Elijah Hunt was a Private in Co. B of the 15th Georgia Infantry – they fought under Benning’s Brigade and mentioned in some of these histories (another good website) - http://home.comcast.net/~benningsbrigade/History.htm . My prior research had shown he enlisted early on, July 14th, 1861 and mustered out in November 1863 (when he died) and so he would have been a part of the campaigns at Fredericksburg, Gettysburg and Chickamauga. Here’s a second excerpt from this Benning's Brigade website regarding subsequent action at Gettysburg after the first day:
As Col. DuBose led the 15th forward, he expected to encounter some of McLaws’ pickets. After advancing about 500 yards from the rest of the brigade, DuBose reported that “instead of finding his troops [McLaws’] upon my left, that the enemy were moving around upon my left in heavy force.” Gen. Benning elaborated on DuBose’ position - “he suddenly found himself in the immediate presence of two long lines of the enemy, one almost at right angles to the other, with his own line between the two, the head of it being not far from the angle they made with each other. They opened fire on him, which he returned, so as to check their advance a little”. The enemy forces were William McCandless’ brigade of Pennsylvania Reserves. The 15th Georgia, alone in Rose Woods, was facing at least four Union regiments. Ironically, the northern troops had been sent out in response to the additional skirmishers Benning had ordered out to cover his left flank. The Pennsylvanians had advanced west from the area around Little Round Top, into the Wheatfield, then pivoted to the south and advanced into Rose Woods. The 15th fired its first volley into them from a distance of about forty yards. The northern force heavily outnumbered them, and Federal troops quickly turned both of the 15th’s flanks, while advanced in its front. About this time Col. DuBose received the messenger from Gen. Benning bearing the clarified version of Law’s orders. Observing the enemy overlapping both of his regiment’s flanks, DuBose drew his line of battle back about 70 or 80 yards, and tried to readjust the facing of his front. The new orders from Col. Benning, coupled with the necessity to withdraw, demanded this displacement be towards the southwest, rather than towards Devil’s Den. The time from the regiment’s first shot to its reaching the second defensive position was on the order of ten minutes.
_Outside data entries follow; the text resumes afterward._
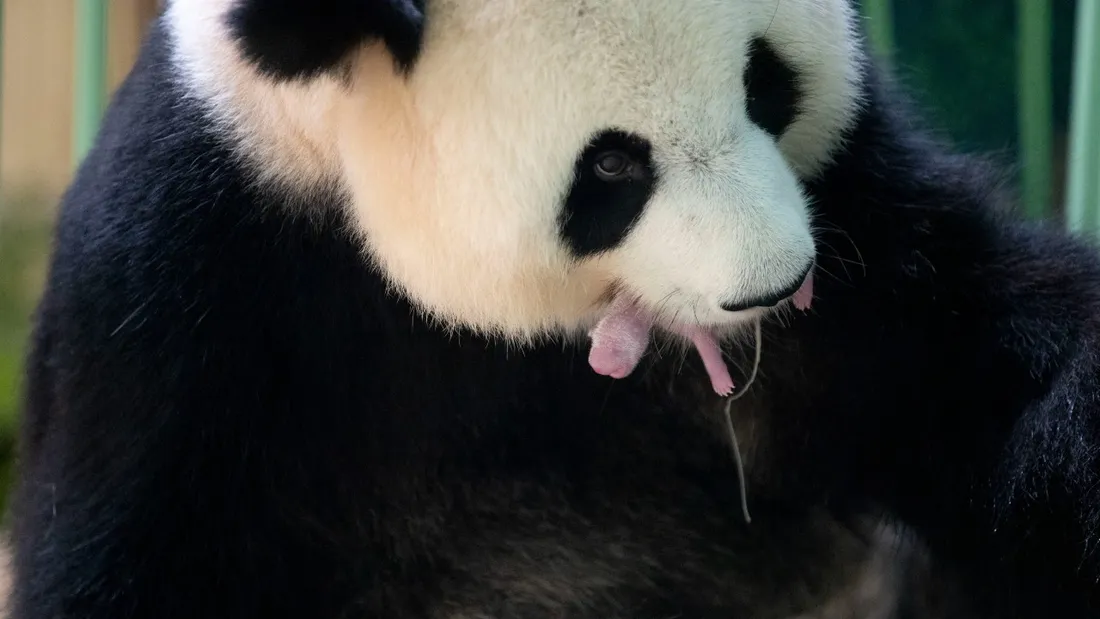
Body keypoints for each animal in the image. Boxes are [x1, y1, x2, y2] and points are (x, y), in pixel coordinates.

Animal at [9, 0, 1100, 616]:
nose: (773, 283)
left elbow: (963, 373)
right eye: (611, 164)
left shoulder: (859, 227)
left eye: (766, 83)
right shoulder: (188, 297)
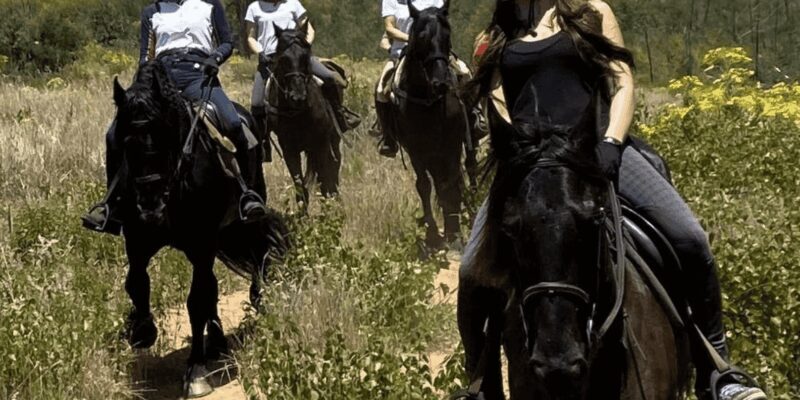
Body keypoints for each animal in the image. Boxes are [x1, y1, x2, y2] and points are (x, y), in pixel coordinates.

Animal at [110, 61, 288, 398]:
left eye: (166, 136)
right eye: (126, 143)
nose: (151, 207)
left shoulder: (202, 242)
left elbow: (196, 301)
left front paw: (195, 371)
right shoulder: (138, 241)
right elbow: (136, 283)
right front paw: (142, 330)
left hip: (239, 222)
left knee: (253, 255)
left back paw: (255, 303)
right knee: (214, 286)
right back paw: (217, 343)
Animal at [268, 25, 343, 210]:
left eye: (305, 57)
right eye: (283, 59)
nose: (298, 97)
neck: (299, 115)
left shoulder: (321, 145)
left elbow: (325, 182)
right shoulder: (289, 150)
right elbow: (300, 189)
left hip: (333, 141)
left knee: (334, 169)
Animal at [386, 0, 469, 249]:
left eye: (447, 34)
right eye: (421, 37)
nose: (441, 82)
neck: (427, 100)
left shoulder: (452, 145)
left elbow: (450, 183)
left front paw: (455, 233)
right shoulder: (417, 150)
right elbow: (424, 186)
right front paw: (433, 232)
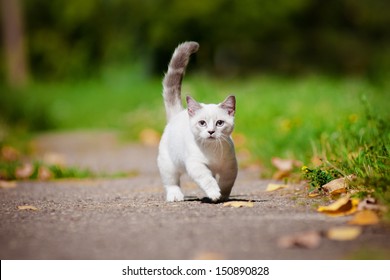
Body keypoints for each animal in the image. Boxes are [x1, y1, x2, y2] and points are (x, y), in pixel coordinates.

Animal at [158, 41, 238, 201]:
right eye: (202, 123)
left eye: (219, 123)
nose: (211, 131)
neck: (213, 152)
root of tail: (178, 113)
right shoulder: (195, 164)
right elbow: (207, 179)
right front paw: (214, 193)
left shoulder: (231, 166)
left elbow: (227, 182)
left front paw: (222, 195)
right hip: (168, 164)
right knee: (171, 182)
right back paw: (175, 195)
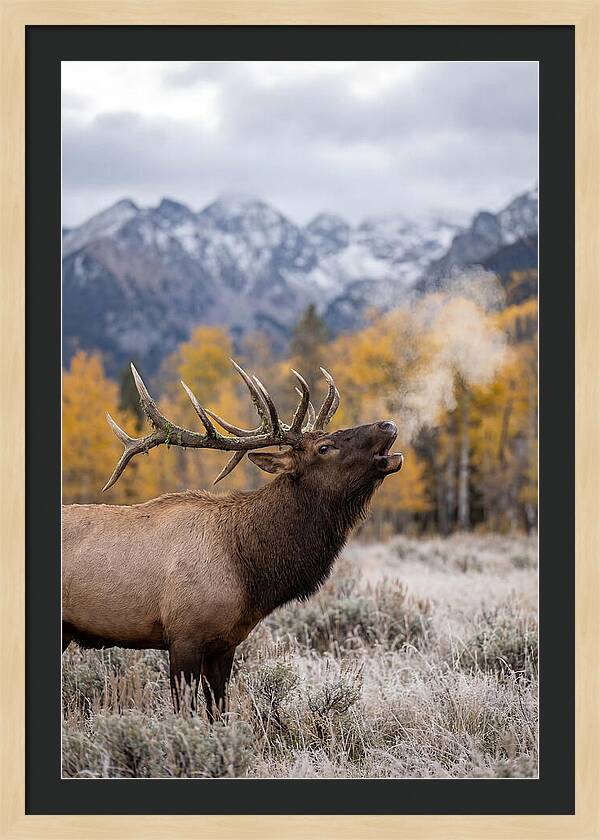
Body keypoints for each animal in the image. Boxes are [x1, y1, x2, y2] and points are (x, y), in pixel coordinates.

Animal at [62, 360, 403, 718]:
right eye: (324, 448)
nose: (387, 424)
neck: (248, 571)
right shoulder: (184, 635)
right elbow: (185, 712)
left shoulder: (225, 643)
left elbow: (219, 710)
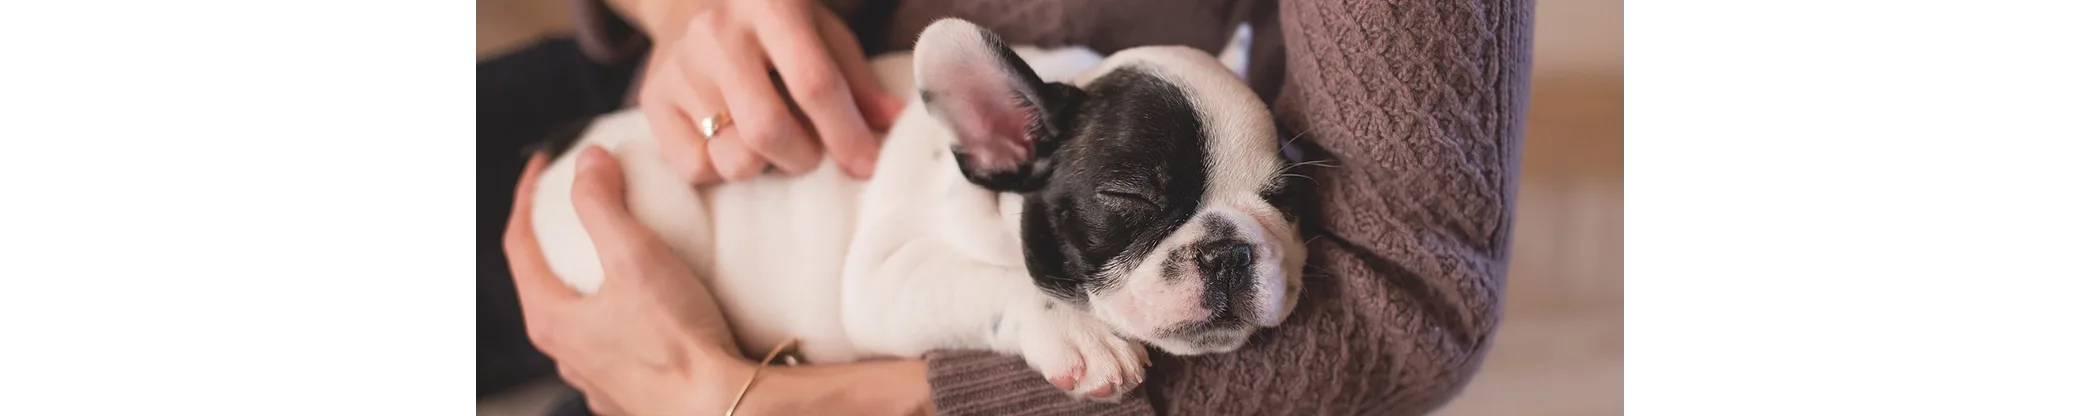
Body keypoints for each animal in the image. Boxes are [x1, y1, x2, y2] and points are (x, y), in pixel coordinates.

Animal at [529, 18, 1293, 399]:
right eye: (1129, 196)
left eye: (1285, 196)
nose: (1229, 250)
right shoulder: (885, 279)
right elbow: (993, 281)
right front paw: (1079, 333)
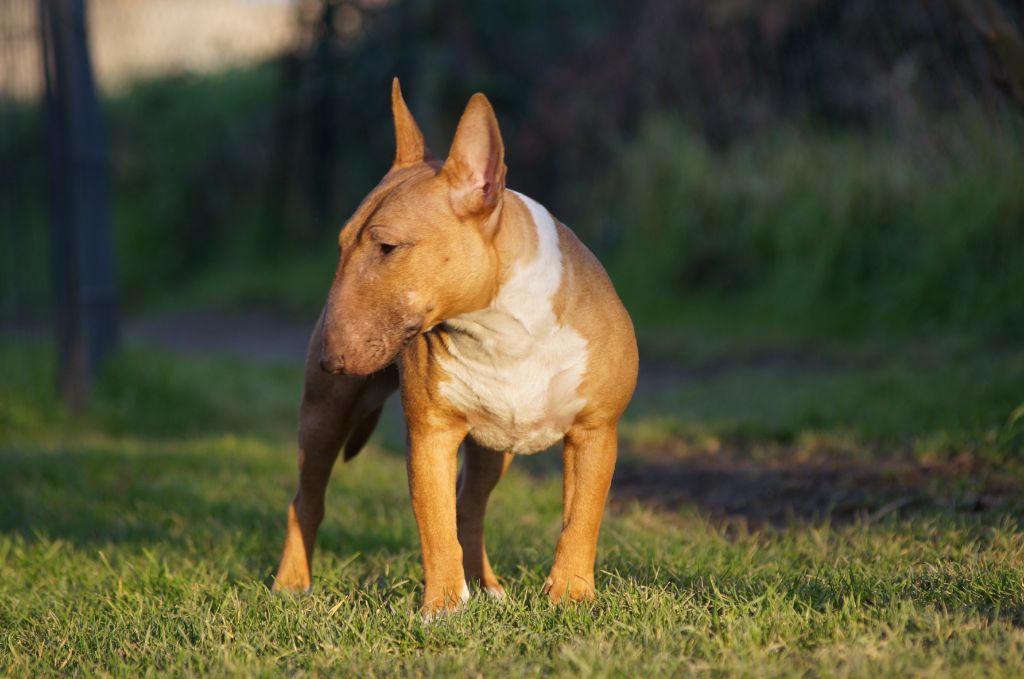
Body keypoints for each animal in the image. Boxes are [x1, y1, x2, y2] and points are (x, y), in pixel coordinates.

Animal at [272, 78, 638, 614]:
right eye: (341, 245)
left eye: (387, 247)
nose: (330, 359)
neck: (501, 328)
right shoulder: (432, 433)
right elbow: (435, 526)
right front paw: (443, 607)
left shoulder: (595, 431)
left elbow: (581, 519)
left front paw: (569, 596)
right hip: (325, 415)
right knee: (307, 498)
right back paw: (291, 584)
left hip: (495, 446)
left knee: (471, 504)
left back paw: (488, 587)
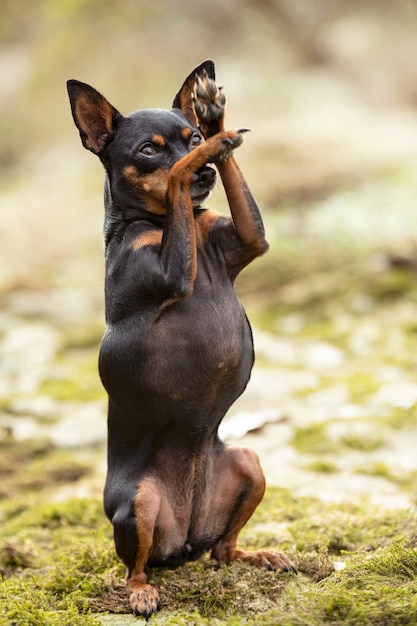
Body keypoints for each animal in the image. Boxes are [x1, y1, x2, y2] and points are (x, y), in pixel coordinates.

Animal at [66, 59, 296, 620]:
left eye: (188, 134)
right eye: (148, 150)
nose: (206, 172)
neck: (176, 222)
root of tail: (185, 542)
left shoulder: (247, 240)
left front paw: (215, 120)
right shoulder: (170, 270)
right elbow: (172, 180)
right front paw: (206, 151)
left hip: (248, 463)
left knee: (223, 550)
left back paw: (257, 555)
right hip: (142, 502)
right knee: (135, 565)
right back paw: (141, 591)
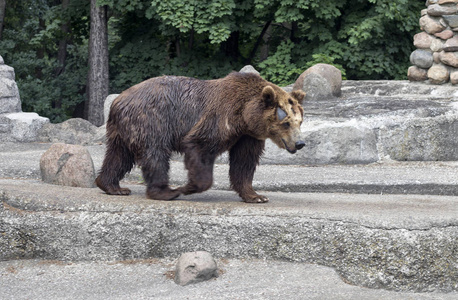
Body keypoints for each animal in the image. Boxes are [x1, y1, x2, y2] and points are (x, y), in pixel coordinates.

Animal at [95, 72, 306, 204]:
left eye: (300, 121)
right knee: (155, 154)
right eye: (286, 122)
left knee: (119, 155)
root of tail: (117, 101)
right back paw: (166, 192)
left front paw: (256, 196)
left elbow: (244, 162)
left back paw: (112, 186)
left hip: (122, 130)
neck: (244, 116)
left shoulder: (247, 136)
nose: (300, 143)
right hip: (150, 120)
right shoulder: (220, 117)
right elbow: (200, 145)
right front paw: (188, 187)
Reaching their new position, the men took cover behind rocks and trees and for several minutes put up a desperate fight, but the enemy again pinned their front and worked around both flanks. Seeing northerners within 20 to 40 yards of his men, and no re-enforcements coming to his relief, DuBose again ordered a retreat. The regiment fell back another 300 or 400 yards, rallied behind a stone fence, and for a few more minutes, checked the advance of the enemy. Sheer numbers allowed the enemy to again turn both of the 15th’s flanks.
Besides enduring an exhausting, running fight, the Georgians were sustaining heavy casualties, and losing prisoners with every move. During one of these stops, which lasted for mere minutes, “The enemy was in twenty steps of our front line, and the colors had been shot down a half dozen times. Men in Company C, the color company, said that nine were killed with the colors, and they were finally left on the ground, as it was certain death to pick: them up.” Sgt. James B. Thompson, Company G, First Pennsylvania Rifles, ultimately picked up the flag of the Fifteenth Georgia and carried it out of Rose Woods, a trophy. After retreating some 400 yards farther back, DuBose again rallied the remnant of his regiment behind another stone fence. This time they found themselves completely enfiladed by one of the enemy's batteries. A final, hurried retreat reunited the 15th with the balance of Benning’s brigade, along Seminary Ridge, having just experienced its own share of adventures.
Between 260 and 265 men served with 15th Georgia on July 3, 1863, and Col. DuBose reported that 101 of them became casualties that day. Some were wounded or captured on skirmish duty, but it is probable that at least ninety were lost during this romp through Rose Woods. Gen. Benning (stated), “He [DuBose and the 15th] was fortunate to escape at all. His escape is high evidence both of his skill and courage. I did not go to his assistance, because, when I heard the fire, it seemed to be (and was, indeed) so far on my left that I thought some of General McLaws' men had been sent forward to check an advance of the enemy.”